* **YOUR OBJECTIVE**: Set down, word for word, the stretch of lines from the one containing "worry about hurting your doctor’s feelings or" to the end of the records below.
Top of RECORDS PROVIDED
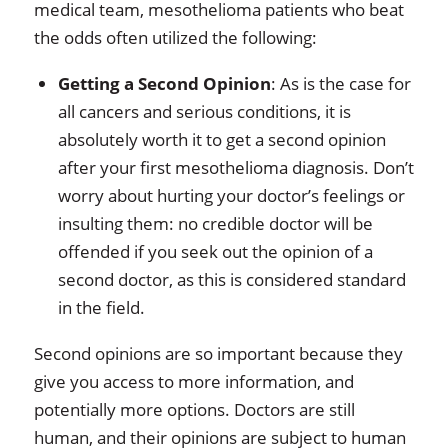
medical team, mesothelioma patients who beat
the odds often utilized the following:
Getting a Second Opinion
: As is the case for
all cancers and serious conditions, it is
absolutely worth it to get a second opinion
after your first mesothelioma diagnosis. Don’t
worry about hurting your doctor’s feelings or
insulting them: no credible doctor will be
offended if you seek out the opinion of a
second doctor, as this is considered standard
in the field.
Second opinions are so important because they
give you access to more information, and
potentially more options. Doctors are still
human, and their opinions are subject to human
Bottom of RECORDS PROVIDED
* **COMPLETED TASK**:
worry about hurting your doctor’s feelings or
insulting them: no credible doctor will be
offended if you seek out the opinion of a
second doctor, as this is considered standard
in the field.
Second opinions are so important because they
give you access to more information, and
potentially more options. Doctors are still
human, and their opinions are subject to human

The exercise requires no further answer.